== Passage provided ==

Monday, 8 August 2016

Visual & Sound Diary: Paris, Texas


To romanticise loneliness is a guilty pleasure, a sweet and shameful joy. Paris, Texas, a slow-burning mediation on the luxuries of isolation and escape, is a film of retrospective melancholy, flooded with a ripe air of mystery, implicit devastation and so exquisitely focused on detail, motion and silence. Wim Wenders is not the kind of filmmaker to stitch on superfluous super 8 camera footage simply to instill some forged sense of nostalgia. He uses every mechanism and technical nuance of cinema to capture the missing and unattended parts of a story told so often. The beauty lies in the strangely traditional nature of its background story for Paris, Texas illustrates the many moments long after a crisis and its spectacular events has occurred. Redemption feels almost irrelevant and in this, the characters are at ease in speaking openly and honestly. Told through a passage of visuals, the picture consists almost purely of a collection of single frames featuring single subjects on assorted landscapes. It implores the audience to reach for inferences and make our own conclusions. As the film is principally devoid of event, it settles for the ghost of drama and the romantic affliction which the biased retelling accompanies.

===

Brief 1
Summarize the Paris, Texas review in two sentences.

== Record set ==

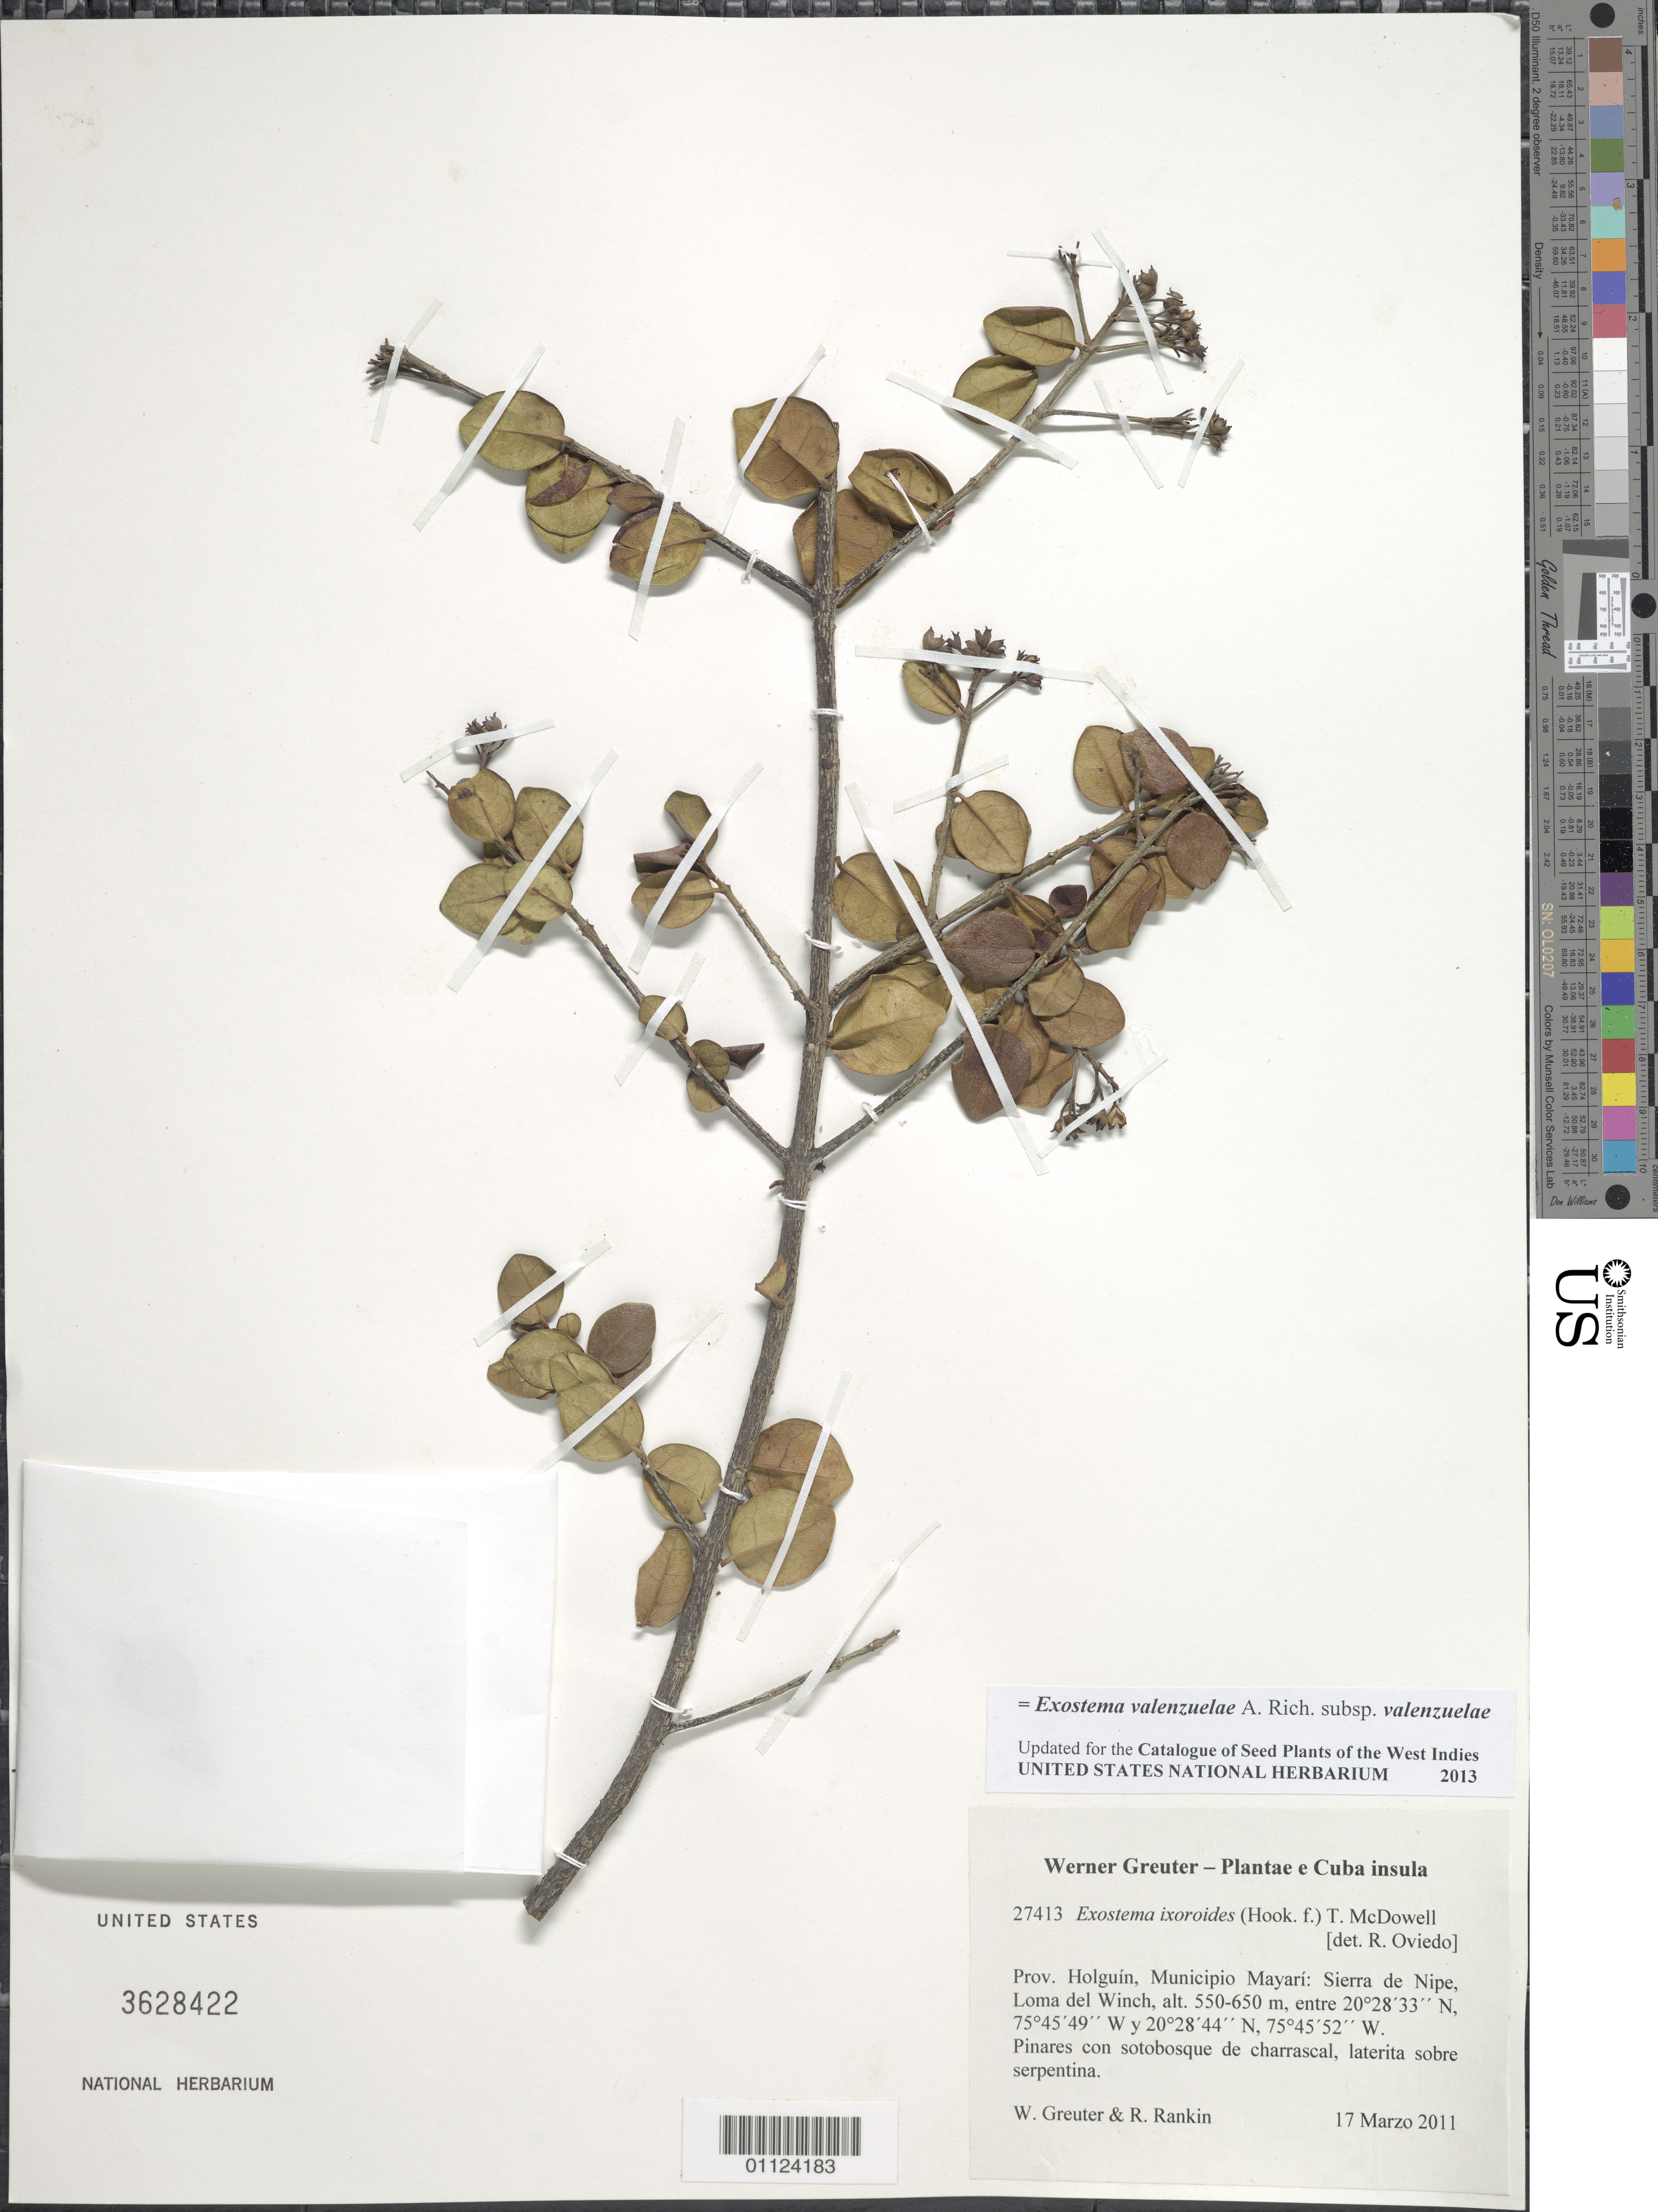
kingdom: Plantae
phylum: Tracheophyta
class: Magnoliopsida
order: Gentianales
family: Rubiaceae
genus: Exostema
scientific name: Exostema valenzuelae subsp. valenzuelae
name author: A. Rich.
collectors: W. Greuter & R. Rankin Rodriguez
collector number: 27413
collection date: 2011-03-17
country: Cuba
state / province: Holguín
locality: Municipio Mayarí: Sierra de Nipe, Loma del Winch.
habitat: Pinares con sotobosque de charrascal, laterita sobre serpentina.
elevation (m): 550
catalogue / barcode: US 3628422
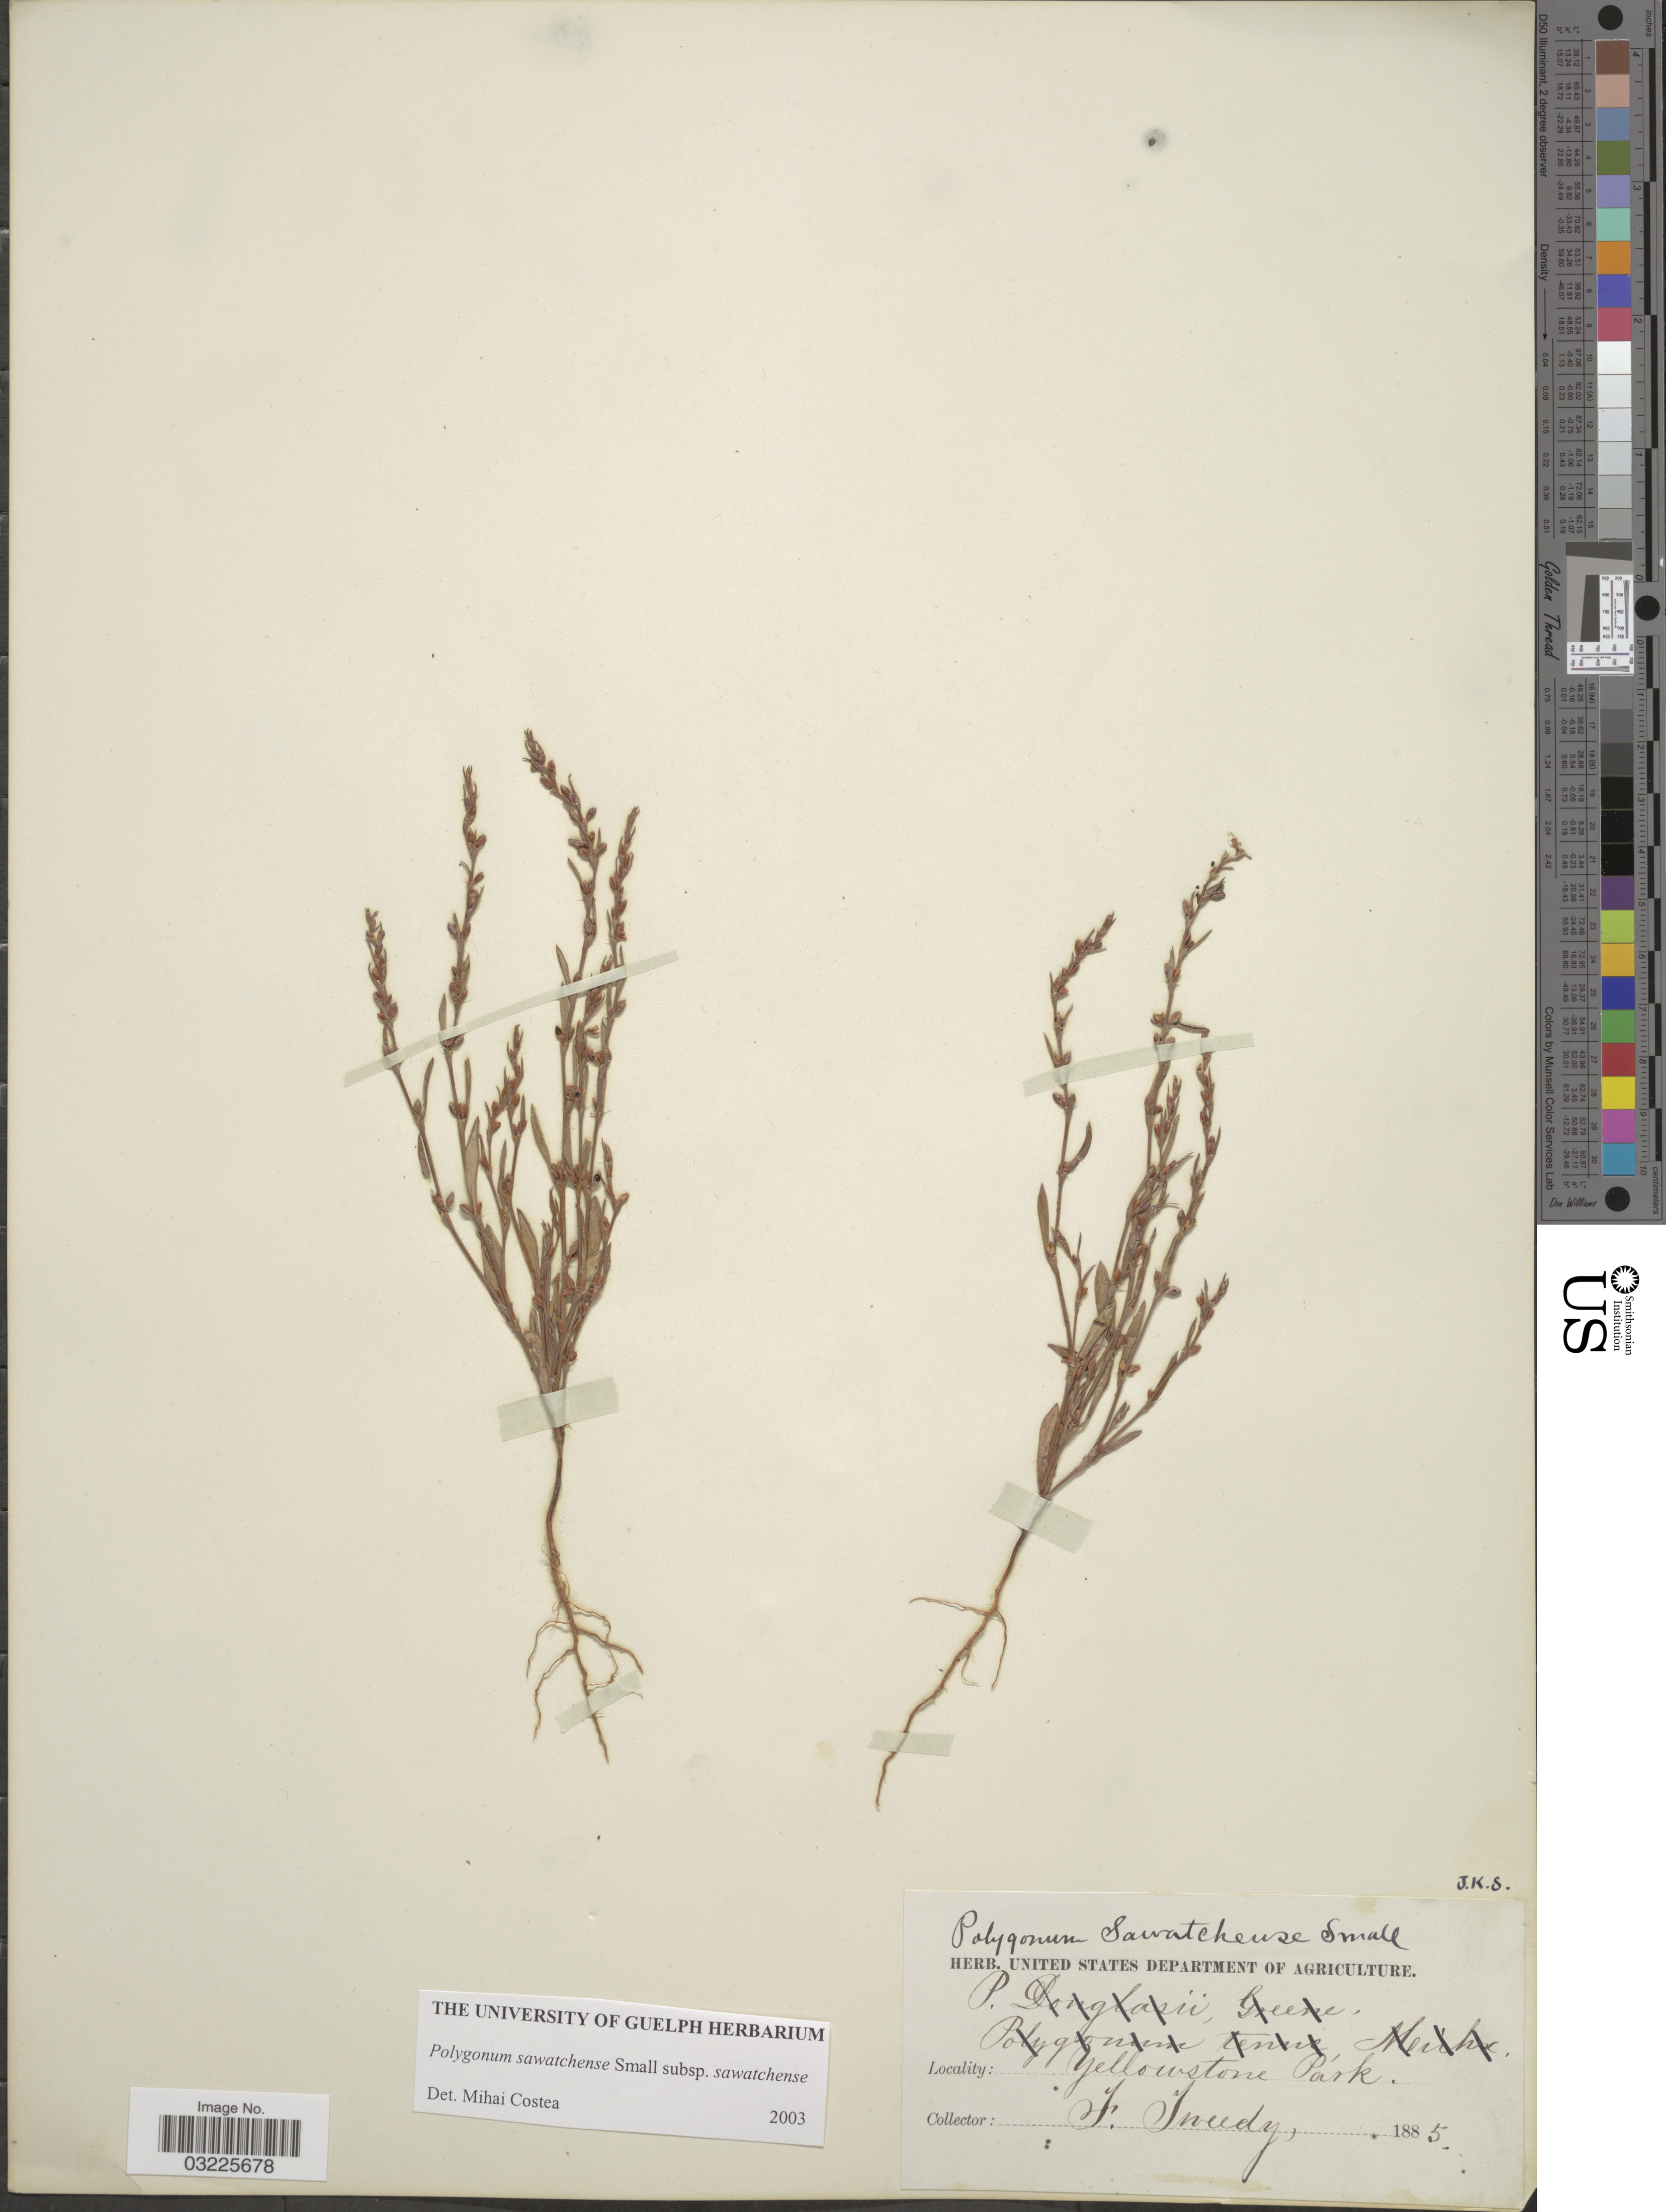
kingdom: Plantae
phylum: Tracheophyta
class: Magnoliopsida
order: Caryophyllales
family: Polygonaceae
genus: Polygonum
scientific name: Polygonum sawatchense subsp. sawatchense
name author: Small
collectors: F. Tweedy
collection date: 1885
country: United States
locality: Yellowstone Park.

===

Brief 2
Please write out the stretch of entries from the line containing "collector number: 27413" through the end of the entries, leaving the pictures out.

Exercise response 1
The review calls Paris, Texas a slow-burning film about the luxuries of isolation and escape, one focused on detail, motion and silence that shows the moments long after a crisis has occurred. Wim Wenders uses every technical means of cinema to capture the overlooked parts of a familiar story, and because the film is told mostly through single frames of single subjects in varied landscapes, the audience is left to draw its own conclusions.

Exercise response 2
collector number: 27413
collection date: 2011-03-17
country: Cuba
state / province: Holguín
locality: Municipio Mayarí: Sierra de Nipe, Loma del Winch.
habitat: Pinares con sotobosque de charrascal, laterita sobre serpentina.
elevation (m): 550
catalogue / barcode: US 3628422
kingdom: Plantae
phylum: Tracheophyta
class: Magnoliopsida
order: Caryophyllales
family: Polygonaceae
genus: Polygonum
scientific name: Polygonum sawatchense subsp. sawatchense
name author: Small
collectors: F. Tweedy
collection date: 1885
country: United States
locality: Yellowstone Park.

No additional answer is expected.